Design, synthesis, DFT, molecular modelling studies and biological evaluation of novel 3-substituted ( E )-5-(arylidene)-1-methyl-2-thioxoimidazolidin-4-ones with potent cytotoxic activities against breast MCF-7, liver HepG2, and lung A549

We report the synthesis of novel 3-substituted ( E )-5-(arylidene)-1-methyl-2-thioxoimidazolidin-4-ones 6 - 11, and their biological evaluation. Based on structural and pharmacophore analyses of known inhibitors such as fluorouracil (5-FU), we envisioned interesting 2-thioxoimidazolidin-4-one compounds, 3-substituted ( E )-5-(arylidene)-1-methyl-2-thioxoimidazolidin-4-ones 6-11 that would be expected to well match the structural features in 5-FU. Efficient synthesis of twenty-four target compounds 6-11 were achieved through the synthetic pathway of 5  →  6  →  7  →  10  →  11, established after consideration of several plausible synthetic pathways.

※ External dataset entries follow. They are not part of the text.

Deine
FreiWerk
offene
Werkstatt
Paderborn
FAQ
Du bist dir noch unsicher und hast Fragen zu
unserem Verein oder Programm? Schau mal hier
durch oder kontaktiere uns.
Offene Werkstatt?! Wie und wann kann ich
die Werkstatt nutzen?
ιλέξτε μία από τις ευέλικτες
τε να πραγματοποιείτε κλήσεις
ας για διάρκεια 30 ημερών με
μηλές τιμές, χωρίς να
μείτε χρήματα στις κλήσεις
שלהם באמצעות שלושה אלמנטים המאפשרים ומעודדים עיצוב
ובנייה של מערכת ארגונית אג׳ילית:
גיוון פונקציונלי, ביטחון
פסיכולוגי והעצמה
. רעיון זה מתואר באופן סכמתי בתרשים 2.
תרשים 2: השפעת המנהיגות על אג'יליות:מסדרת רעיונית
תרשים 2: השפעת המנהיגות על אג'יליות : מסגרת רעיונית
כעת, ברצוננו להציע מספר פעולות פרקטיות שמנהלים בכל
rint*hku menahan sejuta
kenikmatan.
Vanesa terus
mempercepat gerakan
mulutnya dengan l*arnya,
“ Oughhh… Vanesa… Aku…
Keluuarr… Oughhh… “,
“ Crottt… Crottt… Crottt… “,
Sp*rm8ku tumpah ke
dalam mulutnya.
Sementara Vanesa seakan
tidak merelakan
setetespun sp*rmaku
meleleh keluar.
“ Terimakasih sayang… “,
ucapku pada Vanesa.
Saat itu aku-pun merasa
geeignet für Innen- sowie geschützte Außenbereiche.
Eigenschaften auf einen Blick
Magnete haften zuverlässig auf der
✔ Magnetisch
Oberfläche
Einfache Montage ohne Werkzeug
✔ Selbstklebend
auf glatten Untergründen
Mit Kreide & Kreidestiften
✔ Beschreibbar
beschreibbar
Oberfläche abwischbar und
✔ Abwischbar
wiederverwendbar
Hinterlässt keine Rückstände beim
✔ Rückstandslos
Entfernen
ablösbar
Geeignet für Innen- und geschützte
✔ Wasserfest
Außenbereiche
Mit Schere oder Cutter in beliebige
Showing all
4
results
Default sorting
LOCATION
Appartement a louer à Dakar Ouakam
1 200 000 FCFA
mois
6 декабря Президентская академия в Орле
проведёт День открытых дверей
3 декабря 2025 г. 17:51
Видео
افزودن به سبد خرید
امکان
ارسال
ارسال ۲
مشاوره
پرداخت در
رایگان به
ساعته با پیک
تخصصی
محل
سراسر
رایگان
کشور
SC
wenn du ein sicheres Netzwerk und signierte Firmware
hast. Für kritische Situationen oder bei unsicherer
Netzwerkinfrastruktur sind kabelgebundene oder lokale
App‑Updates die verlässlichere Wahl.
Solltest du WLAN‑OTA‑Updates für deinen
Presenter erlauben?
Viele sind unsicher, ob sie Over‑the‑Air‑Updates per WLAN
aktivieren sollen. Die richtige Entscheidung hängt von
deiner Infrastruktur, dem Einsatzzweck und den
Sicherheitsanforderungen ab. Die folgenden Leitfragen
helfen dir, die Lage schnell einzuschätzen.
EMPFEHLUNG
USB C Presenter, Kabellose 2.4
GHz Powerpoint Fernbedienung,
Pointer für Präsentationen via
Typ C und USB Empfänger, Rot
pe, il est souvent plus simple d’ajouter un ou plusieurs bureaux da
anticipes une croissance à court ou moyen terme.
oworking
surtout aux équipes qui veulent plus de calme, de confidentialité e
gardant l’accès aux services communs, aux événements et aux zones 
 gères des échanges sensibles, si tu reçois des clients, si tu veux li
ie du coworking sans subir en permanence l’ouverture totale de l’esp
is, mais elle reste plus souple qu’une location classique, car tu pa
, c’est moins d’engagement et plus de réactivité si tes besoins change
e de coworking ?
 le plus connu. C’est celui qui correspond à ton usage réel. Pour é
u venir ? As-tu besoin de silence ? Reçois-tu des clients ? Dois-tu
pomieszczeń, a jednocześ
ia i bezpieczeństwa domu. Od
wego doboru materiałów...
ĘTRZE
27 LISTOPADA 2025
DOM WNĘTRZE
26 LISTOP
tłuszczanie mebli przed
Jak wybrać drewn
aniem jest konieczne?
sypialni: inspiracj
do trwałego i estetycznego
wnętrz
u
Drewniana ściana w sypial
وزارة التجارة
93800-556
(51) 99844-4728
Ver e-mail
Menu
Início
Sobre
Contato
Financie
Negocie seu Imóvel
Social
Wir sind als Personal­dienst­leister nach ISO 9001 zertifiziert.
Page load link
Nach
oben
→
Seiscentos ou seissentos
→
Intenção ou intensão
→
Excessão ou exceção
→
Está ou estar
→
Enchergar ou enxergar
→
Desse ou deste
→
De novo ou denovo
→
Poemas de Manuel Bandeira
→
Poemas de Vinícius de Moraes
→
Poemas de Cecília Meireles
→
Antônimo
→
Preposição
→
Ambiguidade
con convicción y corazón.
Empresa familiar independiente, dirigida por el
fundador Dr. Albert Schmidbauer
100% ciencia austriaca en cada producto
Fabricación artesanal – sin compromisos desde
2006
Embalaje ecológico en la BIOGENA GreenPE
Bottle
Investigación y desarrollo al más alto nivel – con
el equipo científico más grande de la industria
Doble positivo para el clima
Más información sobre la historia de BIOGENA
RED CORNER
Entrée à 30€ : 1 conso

A series of ( E )-5-(arylidene)-1-methyl-2-thioxoimidazolidinoneones 5a-d were synthesized via the reaction of 1-methyl-2-thioxoimidazolidin-4-one ( 3 ), which in turn was prepared via the reaction of N -methyl glycine ( 2 ) with NH 4 SCN, followed by Knoevenagel condensation. N -alkylation and N -glycosylation were carried via the reaction of 5a-d with alkyl bromides and α-glycopyranosyl bromides 9a,b under alkaline and glycoside conditions, respectively. The N -alkylated and N -glycosylated structures have been selected for the products. Conformational analysis has been studied by homonuclear and heteronuclear two-dimensional NMR methods (DQF-COSY, HMQC, and HMBC). The N site of alkylation and glycosylation were determined from the 1 H, 13 C heteronuclear multiple-quantum coherence (HMQC) experiments. Molecular modelling and DFT calculations using B3LYP/6-31+G (d, p) level were performed to study the electronic and geometric properties obtained from the stable structure of the investigated compounds. A good correlation between the quantum chemical descriptors and experimental observations was found. The synthesized derivatives exhibited good binding interactions towards the cyclin-dependent kinase 2, especially compound 11b, which have better key interactions than the co-crystallized ligand. Additionally, it had potent cytotoxic activities with IC 50  = 4.30, 5.53, 9.43 against MCF-7, HepG2, and A549, respectively.